I think K-pop has mostly remained the same since my 2003 arrival (though is far different from what I remember in 1996), albeit with more of a rap influence and an irritating habit of wearing faux-punk clothes.
However, Korean independent music has exploded in the ten years I’ve been attending shows here. Back when I started going to shows, I’d frequently be the only foreigner in attendance, and in many cases I’d be the only paying customer, as everyone else there was a musician playing in a band that night. When explaining some of the bands I’d like, I’d frequently face the dubious reaction “There’s punk in Korea?!” Back then punk seemed to be the main genre actively putting on shows, with only a small handful of shows for all of Hongdae every weekend.

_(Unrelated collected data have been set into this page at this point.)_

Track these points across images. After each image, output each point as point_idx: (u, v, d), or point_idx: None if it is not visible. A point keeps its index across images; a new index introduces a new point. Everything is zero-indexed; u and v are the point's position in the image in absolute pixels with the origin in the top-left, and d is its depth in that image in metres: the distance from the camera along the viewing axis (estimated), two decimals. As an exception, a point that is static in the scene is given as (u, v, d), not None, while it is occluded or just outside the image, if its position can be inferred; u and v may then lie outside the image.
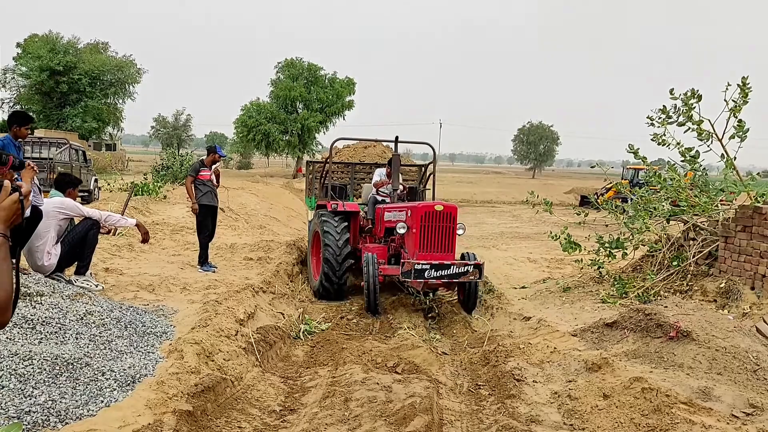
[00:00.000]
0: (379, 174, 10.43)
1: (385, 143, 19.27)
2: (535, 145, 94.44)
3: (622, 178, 32.81)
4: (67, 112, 43.00)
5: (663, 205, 8.42)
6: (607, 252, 8.65)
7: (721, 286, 7.29)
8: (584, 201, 32.72)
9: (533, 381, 5.32)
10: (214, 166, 9.87)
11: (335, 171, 12.80)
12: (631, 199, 9.23)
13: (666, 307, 5.87)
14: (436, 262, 7.60)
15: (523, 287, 9.59)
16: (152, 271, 8.44)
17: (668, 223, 8.66)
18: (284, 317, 7.43)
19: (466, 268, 7.68)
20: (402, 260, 7.93)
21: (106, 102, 45.31)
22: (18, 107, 45.79)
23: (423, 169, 11.73)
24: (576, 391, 4.97)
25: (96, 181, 20.68)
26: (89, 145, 47.29)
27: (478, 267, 7.79)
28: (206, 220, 9.56)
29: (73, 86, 42.24)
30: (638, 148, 8.52)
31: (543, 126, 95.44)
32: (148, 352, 4.88)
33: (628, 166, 36.89)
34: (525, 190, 13.07)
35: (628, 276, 8.49)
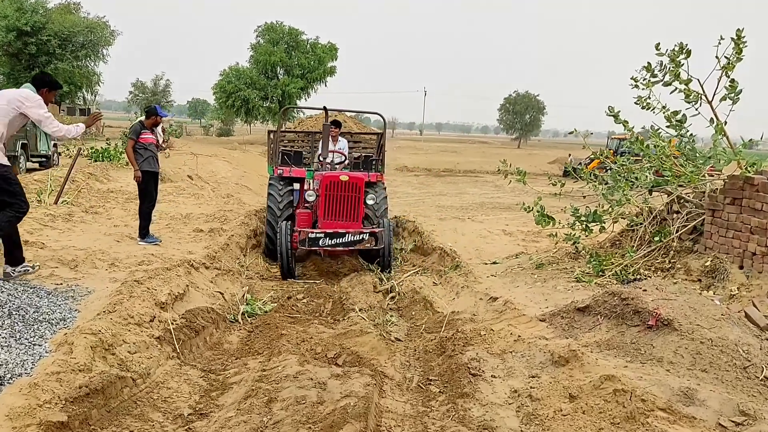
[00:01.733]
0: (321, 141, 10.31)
1: (350, 113, 18.54)
2: (521, 115, 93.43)
3: (607, 149, 32.08)
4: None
5: (645, 175, 7.69)
6: (584, 226, 7.95)
7: (707, 264, 6.63)
8: (566, 172, 32.13)
9: (492, 376, 4.63)
10: (158, 128, 9.03)
11: (296, 139, 12.46)
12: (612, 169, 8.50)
13: (645, 290, 5.17)
14: (331, 231, 8.01)
15: (494, 263, 8.89)
16: (82, 244, 7.62)
17: (650, 194, 7.96)
18: (224, 297, 6.67)
19: (361, 236, 8.07)
20: (297, 229, 8.22)
21: (77, 65, 43.59)
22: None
23: (379, 137, 11.08)
24: (539, 389, 4.28)
25: (55, 146, 19.63)
26: (62, 110, 45.79)
27: (374, 235, 8.14)
28: (149, 186, 8.72)
29: (42, 48, 40.40)
30: (618, 111, 7.75)
31: (529, 95, 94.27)
32: (33, 345, 4.11)
33: (613, 136, 36.19)
34: (510, 159, 12.28)
35: (605, 252, 7.81)
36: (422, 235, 10.36)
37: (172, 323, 5.07)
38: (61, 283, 5.80)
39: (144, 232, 8.53)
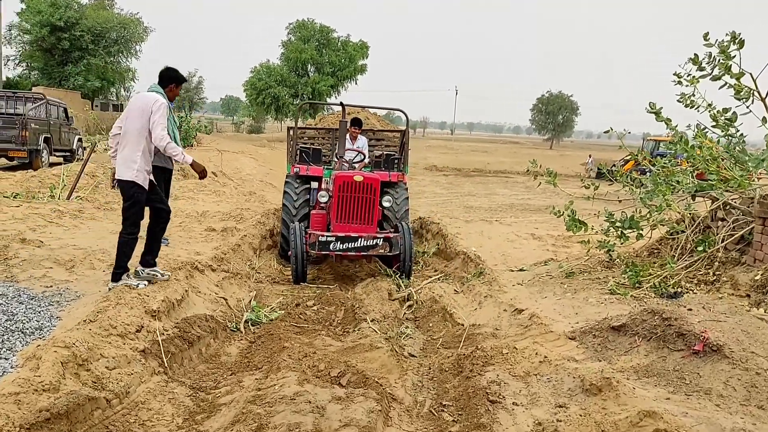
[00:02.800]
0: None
1: (373, 110, 18.07)
2: (554, 115, 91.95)
3: (642, 150, 31.08)
4: (69, 70, 41.57)
5: (688, 179, 7.05)
6: (619, 232, 7.32)
7: (756, 278, 5.98)
8: (600, 173, 31.16)
9: (513, 403, 4.09)
10: None
11: (316, 136, 12.06)
12: (651, 171, 7.87)
13: (690, 309, 4.58)
14: (342, 234, 7.61)
15: (521, 270, 8.31)
16: (85, 242, 7.26)
17: (693, 200, 7.30)
18: (228, 303, 6.23)
19: (375, 241, 7.66)
20: (309, 231, 7.78)
21: (110, 61, 43.86)
22: (23, 65, 44.69)
23: (402, 135, 10.55)
24: (567, 423, 3.73)
25: (80, 140, 19.50)
26: (96, 106, 46.13)
27: (388, 240, 7.72)
28: (159, 184, 8.31)
29: (75, 43, 40.74)
30: (660, 108, 7.11)
31: (562, 96, 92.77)
32: (-1, 359, 3.70)
33: (648, 137, 35.14)
34: (541, 160, 11.69)
35: (642, 262, 7.18)
36: (446, 238, 9.83)
37: (162, 334, 4.63)
38: (51, 286, 5.42)
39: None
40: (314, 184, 9.34)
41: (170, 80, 5.89)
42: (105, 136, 24.81)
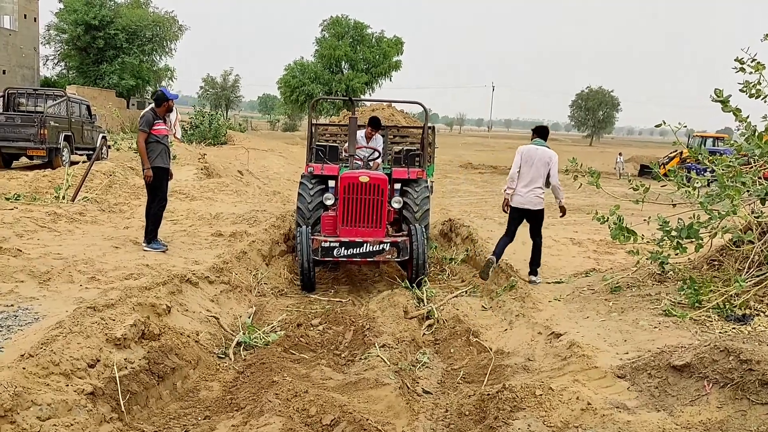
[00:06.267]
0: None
1: (394, 104, 17.20)
2: (594, 111, 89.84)
3: (689, 148, 29.59)
4: (104, 69, 41.71)
5: (758, 181, 6.03)
6: (674, 243, 6.33)
7: None
8: (644, 170, 29.80)
9: (547, 469, 3.21)
10: (172, 117, 7.92)
11: (338, 133, 11.42)
12: (699, 169, 6.85)
13: (776, 348, 3.63)
14: (347, 240, 7.09)
15: (559, 282, 7.38)
16: (70, 250, 6.58)
17: (763, 204, 6.27)
18: (219, 322, 5.46)
19: (381, 246, 7.10)
20: (312, 236, 7.20)
21: (144, 59, 43.91)
22: (61, 65, 45.07)
23: (423, 131, 9.75)
24: (617, 505, 2.84)
25: (104, 138, 19.05)
26: (132, 104, 46.21)
27: (396, 245, 7.15)
28: (163, 185, 7.62)
29: (110, 42, 40.83)
30: (729, 96, 6.10)
31: (603, 91, 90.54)
32: None
33: (694, 134, 33.56)
34: (582, 158, 10.73)
35: (702, 276, 6.18)
36: (475, 244, 8.94)
37: (124, 368, 3.87)
38: (12, 305, 4.71)
39: (151, 237, 7.43)
40: (331, 183, 8.65)
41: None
42: (129, 135, 24.40)
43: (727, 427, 3.30)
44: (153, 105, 7.58)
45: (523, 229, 11.37)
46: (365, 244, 7.03)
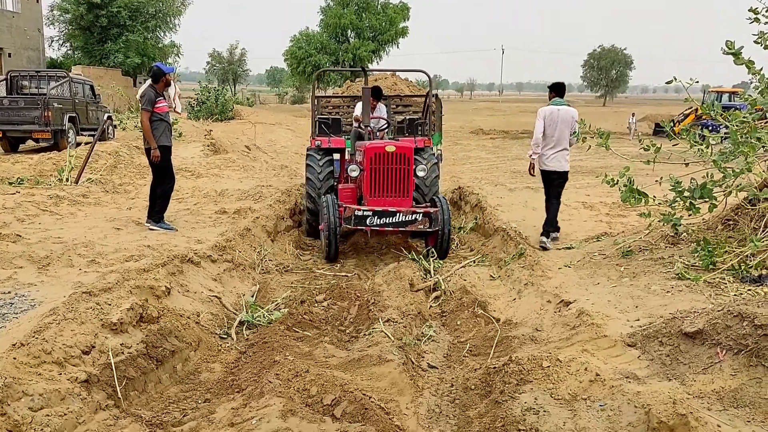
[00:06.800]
0: (359, 108, 9.00)
1: (404, 76, 16.97)
2: (607, 71, 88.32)
3: (703, 104, 28.95)
4: (108, 48, 41.37)
5: (772, 135, 5.79)
6: (687, 203, 6.13)
7: None
8: (658, 130, 29.23)
9: (554, 444, 3.10)
10: (171, 91, 7.77)
11: (341, 105, 11.33)
12: (715, 126, 6.62)
13: (793, 312, 3.46)
14: (380, 209, 7.01)
15: (570, 247, 7.21)
16: (72, 233, 6.51)
17: (778, 160, 6.05)
18: (222, 302, 5.38)
19: (414, 216, 7.04)
20: (343, 205, 7.23)
21: (149, 36, 43.52)
22: (66, 45, 44.82)
23: (426, 99, 9.59)
24: (627, 481, 2.73)
25: (110, 119, 18.93)
26: (139, 82, 45.92)
27: (428, 215, 7.07)
28: (169, 164, 7.50)
29: (113, 20, 40.40)
30: (741, 47, 5.83)
31: (615, 50, 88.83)
32: None
33: (710, 89, 32.86)
34: (594, 118, 10.44)
35: (716, 236, 6.00)
36: (484, 212, 8.78)
37: (120, 353, 3.79)
38: (9, 291, 4.65)
39: (159, 217, 7.33)
40: (336, 156, 8.59)
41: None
42: (135, 114, 24.22)
43: (741, 396, 3.17)
44: (150, 81, 7.42)
45: (534, 195, 11.22)
46: (398, 214, 7.01)
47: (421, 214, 7.06)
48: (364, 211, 7.02)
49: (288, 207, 9.09)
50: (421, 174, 7.78)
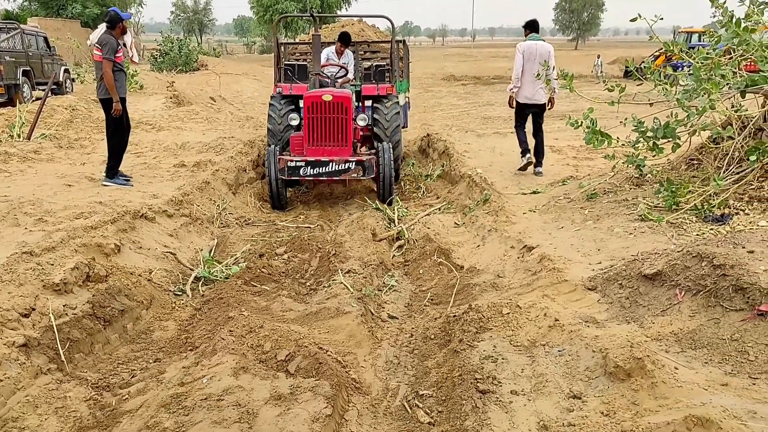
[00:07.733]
0: (326, 54, 8.88)
1: (365, 19, 16.57)
2: (578, 14, 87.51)
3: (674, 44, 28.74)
4: (66, -1, 39.98)
5: (737, 73, 5.69)
6: (650, 144, 6.04)
7: (828, 192, 4.76)
8: (628, 72, 29.03)
9: (511, 392, 3.04)
10: (128, 39, 7.39)
11: (308, 51, 10.92)
12: (685, 65, 6.50)
13: (752, 251, 3.41)
14: (312, 159, 7.07)
15: (535, 192, 7.13)
16: (19, 192, 6.24)
17: (743, 97, 5.95)
18: (177, 258, 5.22)
19: (347, 164, 7.05)
20: (279, 156, 7.22)
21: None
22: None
23: (391, 46, 9.34)
24: (582, 427, 2.68)
25: (67, 72, 18.27)
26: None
27: (361, 163, 7.06)
28: (125, 115, 7.18)
29: (70, -32, 38.97)
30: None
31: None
32: None
33: (680, 30, 32.69)
34: (566, 62, 10.15)
35: (680, 176, 5.94)
36: (450, 159, 8.64)
37: (64, 315, 3.63)
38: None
39: (115, 171, 7.06)
40: (301, 103, 8.35)
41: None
42: (90, 66, 23.39)
43: (699, 337, 3.12)
44: (106, 27, 7.00)
45: (502, 140, 11.10)
46: (331, 163, 6.99)
47: (354, 163, 7.07)
48: (297, 161, 7.06)
49: (251, 159, 8.86)
50: (361, 123, 7.69)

But over the years thanks to growing interest in live music, increasing access to digital music, interconnectedness through SNS websites and blogs, and increased communication with the outside world, Korean indie music has spread, diversified, and matured. This year, a record-breaking number of Korean bands have been travelling overseas thanks to funding from KOCCA (Korean Creative Contents Agency) who sent eleven bands to SXSW in Austin, Texas, and Hyundai Card who sent four rock bands on tour in the UK. Korean bands have been increasing their international profile, a trend that won’t likely go away even if Psy’s “Gentleman” didn’t prove to measure up to the astronomical success of his previous single.
Also, there’s been increasing interest in Korea’s modern music history, with the rock, psychedelic, and folk music of Korea in the ’60s and ’70s being discovered by a new generation of performers. These days, there’s a much stronger sense of continuity between modern rock music and what came several decades before.
Korea has changed over the years I’ve been here, and I expect to see it continue to change in the years to come. I also hope that Korea’s traditional culture will be preserved alongside it.